THE DNA polymerase from Thermus aquaticus (Taq polymerase), famous for its use in the polymerase chain reaction, is homologous to Eschenchia coli DNA polymerase I (pol I) (ref. 1). Like pol I, Taq polymerase has a domain at its amino terminus (residues 1-290) that has 5' nuclease activity and a domain at its carboxy terminus that catalyses the polymerase reaction. Unlike pol I, the intervening domain in Taq polymerase has lost the editing 3'-5' exonuclease activity. Although the structure of the Klenow fragment of pol I has been known for ten years², that of the intact pol I has proved more elusive. The structure of Taq polymerase determined here at 2.4 Å resolution shows that the structures of the polymerase domains of the thermostable enzyme and of the Klenow fragment are nearly identical, whereas the catalytically critical carboxylate residues that bind two metal ions are missing from the remnants of the 3'-5'-exonuclease active site of Taq polymerase.

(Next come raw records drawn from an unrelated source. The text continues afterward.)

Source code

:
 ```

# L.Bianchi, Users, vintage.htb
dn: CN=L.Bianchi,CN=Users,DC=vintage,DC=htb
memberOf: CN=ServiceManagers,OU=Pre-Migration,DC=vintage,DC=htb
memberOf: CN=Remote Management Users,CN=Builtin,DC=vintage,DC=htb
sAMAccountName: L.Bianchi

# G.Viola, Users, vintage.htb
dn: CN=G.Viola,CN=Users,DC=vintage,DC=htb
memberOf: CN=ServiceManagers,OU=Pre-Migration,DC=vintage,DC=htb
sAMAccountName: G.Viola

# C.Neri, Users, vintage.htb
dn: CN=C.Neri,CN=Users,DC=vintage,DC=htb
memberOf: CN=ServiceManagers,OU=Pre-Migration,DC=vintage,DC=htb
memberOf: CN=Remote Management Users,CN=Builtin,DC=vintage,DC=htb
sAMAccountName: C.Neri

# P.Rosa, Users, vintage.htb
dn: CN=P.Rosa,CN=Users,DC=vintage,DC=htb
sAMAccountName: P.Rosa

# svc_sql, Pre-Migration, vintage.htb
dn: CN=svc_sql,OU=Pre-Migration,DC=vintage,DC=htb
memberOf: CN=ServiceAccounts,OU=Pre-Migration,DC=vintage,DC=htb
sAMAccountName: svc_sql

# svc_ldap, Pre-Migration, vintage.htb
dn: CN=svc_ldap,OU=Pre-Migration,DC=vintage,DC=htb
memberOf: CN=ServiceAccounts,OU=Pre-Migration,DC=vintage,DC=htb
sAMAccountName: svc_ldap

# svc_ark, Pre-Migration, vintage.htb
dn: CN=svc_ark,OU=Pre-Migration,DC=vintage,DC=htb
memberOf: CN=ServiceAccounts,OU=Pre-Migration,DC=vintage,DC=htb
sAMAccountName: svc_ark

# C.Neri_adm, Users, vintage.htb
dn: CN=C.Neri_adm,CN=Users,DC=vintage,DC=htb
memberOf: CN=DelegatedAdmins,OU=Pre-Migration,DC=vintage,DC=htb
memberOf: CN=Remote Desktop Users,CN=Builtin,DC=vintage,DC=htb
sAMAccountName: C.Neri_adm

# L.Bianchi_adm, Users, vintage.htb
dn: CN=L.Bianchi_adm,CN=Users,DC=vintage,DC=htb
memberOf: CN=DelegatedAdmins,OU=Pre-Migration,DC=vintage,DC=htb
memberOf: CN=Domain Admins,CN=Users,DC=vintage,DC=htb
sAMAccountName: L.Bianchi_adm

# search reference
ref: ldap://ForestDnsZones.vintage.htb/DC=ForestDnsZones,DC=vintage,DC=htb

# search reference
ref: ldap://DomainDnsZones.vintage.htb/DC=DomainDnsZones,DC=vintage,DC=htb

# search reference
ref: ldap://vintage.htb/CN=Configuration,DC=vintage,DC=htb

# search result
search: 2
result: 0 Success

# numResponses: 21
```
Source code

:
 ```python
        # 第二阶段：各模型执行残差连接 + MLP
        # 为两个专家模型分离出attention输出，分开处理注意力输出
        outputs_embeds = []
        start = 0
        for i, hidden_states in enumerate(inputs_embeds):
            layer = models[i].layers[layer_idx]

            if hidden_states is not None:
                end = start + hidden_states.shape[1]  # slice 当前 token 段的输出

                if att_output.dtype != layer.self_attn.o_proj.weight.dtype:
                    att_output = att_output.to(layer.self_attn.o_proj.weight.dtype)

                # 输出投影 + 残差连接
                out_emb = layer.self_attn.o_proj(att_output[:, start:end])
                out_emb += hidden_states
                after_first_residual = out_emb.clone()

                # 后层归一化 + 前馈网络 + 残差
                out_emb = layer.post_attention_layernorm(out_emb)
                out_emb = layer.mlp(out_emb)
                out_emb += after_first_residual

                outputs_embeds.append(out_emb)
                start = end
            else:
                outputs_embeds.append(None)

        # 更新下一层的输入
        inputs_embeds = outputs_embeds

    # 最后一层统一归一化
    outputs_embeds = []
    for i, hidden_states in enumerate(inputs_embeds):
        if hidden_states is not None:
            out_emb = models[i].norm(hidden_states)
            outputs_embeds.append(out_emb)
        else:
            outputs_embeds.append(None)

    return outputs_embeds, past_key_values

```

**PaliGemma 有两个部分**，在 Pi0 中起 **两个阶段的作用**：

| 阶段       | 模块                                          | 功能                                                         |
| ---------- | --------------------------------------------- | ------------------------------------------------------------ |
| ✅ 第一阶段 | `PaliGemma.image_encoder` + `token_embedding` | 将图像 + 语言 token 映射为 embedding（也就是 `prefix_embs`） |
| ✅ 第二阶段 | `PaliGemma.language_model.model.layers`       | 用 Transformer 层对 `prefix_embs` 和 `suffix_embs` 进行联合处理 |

The first view of the 5' nuclease domain, responsible for excising the Okazaki RNA in lagging-strand DNA replication, shows a cluster of conserved divalent metal-ion-binding carboxylates at the bottom of a cleft. The location of this 5'-nuclease active site some 70 A from the polymerase active site in this crystal form highlights the unanswered question of how this domain works in concert with the polymerase domain to produce a duplex DNA product that contains only a nick.